Reveal video presented at the Detroit Motor Show in January was directed by Polynoid and produced by Blacklist, with the animation executed at Polynoid production spinoff Woodblock.
Presented at the Detroit Motor Show in January, the reveal video for the Lexus GS F was directed by Polynoid and produced by Blacklist, with the animation executed at Polynoid production spinoff Woodblock.
When Los Angeles ad agency Team One approached the Berlin-based creative collective and animation studio with their concept for this reveal film, the Polynoid and Woodblock team thought it was almost too good to be true.
“The idea of changing the DNA of a car by injecting it with some kind of mysterious liquid by robots definitely got us excited,” says Polynoid director Fabian Pross, “so working on this piece for two months was intense, but great fun!”
Cleanup and modelling for the car was completed in Autodesk Maya, while all the other 3D created for the spot was handled in Softimage. The effects were built within ICE and everything was rendered using Solid Angle’s Arnold.
“Like most of our projects, we didn't do storyboards, but went directly to Softimage building a rough animatic which we used as a base to further refine and then build the final spot on,” Pross details. “Our pipeline is built in a way that we split up modelling, animation and rendering as separate tasks so we can work independently on each of the steps and have everyone concentrate on scenes that only contain the necessary assets. We're doing all our compositing work in [The Foundry’s] Nuke and use [Blackmagic] DaVinci for grading and conform.”
The biggest challenges for the project were creative, finding the right mood and rhythm as well as just teasing the product but still highlighting its features. “For the design of the set and robotics as well as the transformations we tried to develop it in a way that didn't resemble too much what we've seen a couple of times in commercials like this and we were really lucky Team One gave us the freedom to do so,” Pross adds. “We were happy to have Joel Corelitz work on the sound design, who joined early in the progress, so we could develop image and audio side by side and inspire each other.”

=-=-=

- _Activity list_:
1. Based on the article about the Lexus GS F reveal video, does each statement agree with it? Answer yes or no for each, and quote the deciding words. (a) The cleanup and modelling for the car were done in Softimage. (b) The team made no storyboards for the spot. (c) Joel Corelitz joined late in the project.
2. Duplicate the part of the article about the Lexus GS F reveal video between "When Los Angeles" and "Solid Angle’s Arnold.", inclusive.

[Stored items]
=-=-=

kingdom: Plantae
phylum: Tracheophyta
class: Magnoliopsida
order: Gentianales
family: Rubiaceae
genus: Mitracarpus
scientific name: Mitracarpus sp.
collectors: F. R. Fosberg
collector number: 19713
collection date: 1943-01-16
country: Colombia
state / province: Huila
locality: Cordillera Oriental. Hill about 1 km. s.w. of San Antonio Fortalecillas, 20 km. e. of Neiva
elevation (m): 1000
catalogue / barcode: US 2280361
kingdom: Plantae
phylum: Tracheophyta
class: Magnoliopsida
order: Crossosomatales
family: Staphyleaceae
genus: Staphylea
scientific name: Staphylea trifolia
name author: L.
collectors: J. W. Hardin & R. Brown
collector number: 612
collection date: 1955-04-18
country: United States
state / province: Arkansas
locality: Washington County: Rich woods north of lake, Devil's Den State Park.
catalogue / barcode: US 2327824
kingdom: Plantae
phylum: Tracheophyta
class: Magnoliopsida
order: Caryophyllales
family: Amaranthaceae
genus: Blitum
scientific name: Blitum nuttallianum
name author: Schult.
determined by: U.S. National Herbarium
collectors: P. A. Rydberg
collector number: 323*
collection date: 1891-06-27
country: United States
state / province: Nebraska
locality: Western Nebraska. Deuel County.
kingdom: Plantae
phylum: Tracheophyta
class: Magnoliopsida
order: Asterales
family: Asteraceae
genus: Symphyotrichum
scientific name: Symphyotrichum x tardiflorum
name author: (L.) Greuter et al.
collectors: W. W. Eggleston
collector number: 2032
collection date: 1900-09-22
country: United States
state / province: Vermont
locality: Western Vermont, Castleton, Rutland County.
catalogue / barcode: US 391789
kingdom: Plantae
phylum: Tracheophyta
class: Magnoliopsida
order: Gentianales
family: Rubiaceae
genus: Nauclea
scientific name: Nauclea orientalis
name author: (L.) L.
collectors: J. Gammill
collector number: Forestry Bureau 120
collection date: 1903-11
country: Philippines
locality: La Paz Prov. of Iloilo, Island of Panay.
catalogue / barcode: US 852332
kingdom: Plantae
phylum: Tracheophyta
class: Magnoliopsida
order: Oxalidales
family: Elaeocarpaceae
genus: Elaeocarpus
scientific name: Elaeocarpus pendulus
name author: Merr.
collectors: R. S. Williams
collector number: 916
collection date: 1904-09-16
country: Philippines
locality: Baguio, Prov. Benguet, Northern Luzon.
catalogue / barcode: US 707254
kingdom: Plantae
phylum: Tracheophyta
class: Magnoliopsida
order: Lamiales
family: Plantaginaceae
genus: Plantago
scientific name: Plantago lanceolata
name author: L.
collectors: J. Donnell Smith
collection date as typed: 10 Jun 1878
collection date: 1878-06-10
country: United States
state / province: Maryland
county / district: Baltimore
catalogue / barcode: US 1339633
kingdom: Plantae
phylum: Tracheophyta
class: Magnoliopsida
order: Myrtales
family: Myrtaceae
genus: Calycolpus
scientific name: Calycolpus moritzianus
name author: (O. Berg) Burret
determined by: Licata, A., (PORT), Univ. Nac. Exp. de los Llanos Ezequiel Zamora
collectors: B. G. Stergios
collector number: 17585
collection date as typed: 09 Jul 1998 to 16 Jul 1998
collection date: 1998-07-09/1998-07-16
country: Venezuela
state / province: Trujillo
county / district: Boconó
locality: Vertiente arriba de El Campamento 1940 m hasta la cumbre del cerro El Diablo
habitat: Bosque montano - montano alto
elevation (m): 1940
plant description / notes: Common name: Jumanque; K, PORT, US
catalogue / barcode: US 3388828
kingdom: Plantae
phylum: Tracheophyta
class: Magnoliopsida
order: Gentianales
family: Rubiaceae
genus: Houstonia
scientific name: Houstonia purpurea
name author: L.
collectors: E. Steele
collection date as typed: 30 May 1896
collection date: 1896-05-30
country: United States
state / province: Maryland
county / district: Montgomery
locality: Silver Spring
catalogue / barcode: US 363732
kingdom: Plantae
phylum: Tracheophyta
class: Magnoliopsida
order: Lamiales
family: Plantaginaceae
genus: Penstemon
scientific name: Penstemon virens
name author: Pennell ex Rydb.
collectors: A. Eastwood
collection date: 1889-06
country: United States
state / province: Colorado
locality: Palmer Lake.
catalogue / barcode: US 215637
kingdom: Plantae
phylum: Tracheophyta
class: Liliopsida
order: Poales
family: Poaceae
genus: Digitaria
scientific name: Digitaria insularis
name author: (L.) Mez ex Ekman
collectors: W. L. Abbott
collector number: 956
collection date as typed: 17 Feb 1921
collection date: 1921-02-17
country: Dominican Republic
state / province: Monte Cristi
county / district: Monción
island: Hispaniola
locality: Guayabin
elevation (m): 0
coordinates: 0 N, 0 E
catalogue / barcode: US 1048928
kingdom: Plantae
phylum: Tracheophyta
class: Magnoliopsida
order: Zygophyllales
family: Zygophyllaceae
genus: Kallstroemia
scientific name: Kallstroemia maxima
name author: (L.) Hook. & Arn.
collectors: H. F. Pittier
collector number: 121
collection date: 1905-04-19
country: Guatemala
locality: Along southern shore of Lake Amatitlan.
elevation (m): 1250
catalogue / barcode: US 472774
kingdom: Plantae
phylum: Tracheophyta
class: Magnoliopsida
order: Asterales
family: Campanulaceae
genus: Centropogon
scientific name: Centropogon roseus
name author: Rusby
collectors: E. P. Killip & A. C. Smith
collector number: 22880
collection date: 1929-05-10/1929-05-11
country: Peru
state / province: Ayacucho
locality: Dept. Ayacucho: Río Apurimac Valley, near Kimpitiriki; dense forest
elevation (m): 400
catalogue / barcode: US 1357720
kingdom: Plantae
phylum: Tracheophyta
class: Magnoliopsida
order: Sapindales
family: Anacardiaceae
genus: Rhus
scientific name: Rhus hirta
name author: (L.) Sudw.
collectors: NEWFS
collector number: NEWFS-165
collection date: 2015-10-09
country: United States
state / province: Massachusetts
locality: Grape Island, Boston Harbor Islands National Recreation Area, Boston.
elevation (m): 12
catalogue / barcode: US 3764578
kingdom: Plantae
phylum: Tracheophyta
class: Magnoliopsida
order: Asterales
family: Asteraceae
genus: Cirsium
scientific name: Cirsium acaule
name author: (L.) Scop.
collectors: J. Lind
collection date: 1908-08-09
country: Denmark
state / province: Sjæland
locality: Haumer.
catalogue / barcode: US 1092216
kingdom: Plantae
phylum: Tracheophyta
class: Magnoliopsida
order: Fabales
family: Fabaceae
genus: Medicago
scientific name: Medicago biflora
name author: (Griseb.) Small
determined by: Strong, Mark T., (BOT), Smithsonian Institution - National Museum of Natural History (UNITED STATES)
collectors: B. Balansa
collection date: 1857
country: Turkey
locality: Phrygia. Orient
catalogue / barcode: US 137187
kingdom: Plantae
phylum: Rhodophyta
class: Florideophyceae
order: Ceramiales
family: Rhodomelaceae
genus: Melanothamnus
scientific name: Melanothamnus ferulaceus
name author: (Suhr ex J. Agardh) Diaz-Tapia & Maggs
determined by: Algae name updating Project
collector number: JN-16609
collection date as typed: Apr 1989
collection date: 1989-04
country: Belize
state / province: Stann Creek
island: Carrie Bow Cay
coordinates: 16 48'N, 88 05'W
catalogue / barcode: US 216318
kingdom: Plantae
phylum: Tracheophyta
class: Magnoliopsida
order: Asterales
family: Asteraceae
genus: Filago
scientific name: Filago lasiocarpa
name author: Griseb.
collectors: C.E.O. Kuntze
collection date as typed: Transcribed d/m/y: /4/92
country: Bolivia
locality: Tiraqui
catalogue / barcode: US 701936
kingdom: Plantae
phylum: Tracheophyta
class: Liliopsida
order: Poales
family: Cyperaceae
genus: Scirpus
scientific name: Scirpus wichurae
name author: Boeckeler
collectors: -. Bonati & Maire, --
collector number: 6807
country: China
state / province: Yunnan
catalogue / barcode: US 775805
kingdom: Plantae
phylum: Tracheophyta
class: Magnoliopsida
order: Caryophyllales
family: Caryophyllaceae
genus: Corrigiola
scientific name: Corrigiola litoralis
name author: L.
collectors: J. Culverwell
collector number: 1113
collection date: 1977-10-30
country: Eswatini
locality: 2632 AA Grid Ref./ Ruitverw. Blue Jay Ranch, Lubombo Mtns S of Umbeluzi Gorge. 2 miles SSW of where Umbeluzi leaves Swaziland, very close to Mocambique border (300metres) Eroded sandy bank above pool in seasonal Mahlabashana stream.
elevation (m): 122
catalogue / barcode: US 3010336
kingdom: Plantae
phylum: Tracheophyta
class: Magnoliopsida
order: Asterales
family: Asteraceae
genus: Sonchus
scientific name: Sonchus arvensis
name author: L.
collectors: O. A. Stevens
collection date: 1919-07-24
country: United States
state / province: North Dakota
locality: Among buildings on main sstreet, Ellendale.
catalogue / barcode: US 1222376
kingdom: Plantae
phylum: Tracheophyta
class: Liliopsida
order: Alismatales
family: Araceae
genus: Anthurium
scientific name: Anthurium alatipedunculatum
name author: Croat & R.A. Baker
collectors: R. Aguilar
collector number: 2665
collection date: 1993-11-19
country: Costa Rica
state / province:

=-=-=

- _Answers by item_:
1.
(a) No: "Cleanup and modelling for the car was completed in Autodesk Maya"
(b) Yes: "we didn't do storyboards"
(c) No: "who joined early in the progress"

2.
When Los Angeles ad agency Team One approached the Berlin-based creative collective and animation studio with their concept for this reveal film, the Polynoid and Woodblock team thought it was almost too good to be true.
“The idea of changing the DNA of a car by injecting it with some kind of mysterious liquid by robots definitely got us excited,” says Polynoid director Fabian Pross, “so working on this piece for two months was intense, but great fun!”
Cleanup and modelling for the car was completed in Autodesk Maya, while all the other 3D created for the spot was handled in Softimage. The effects were built within ICE and everything was rendered using Solid Angle’s Arnold.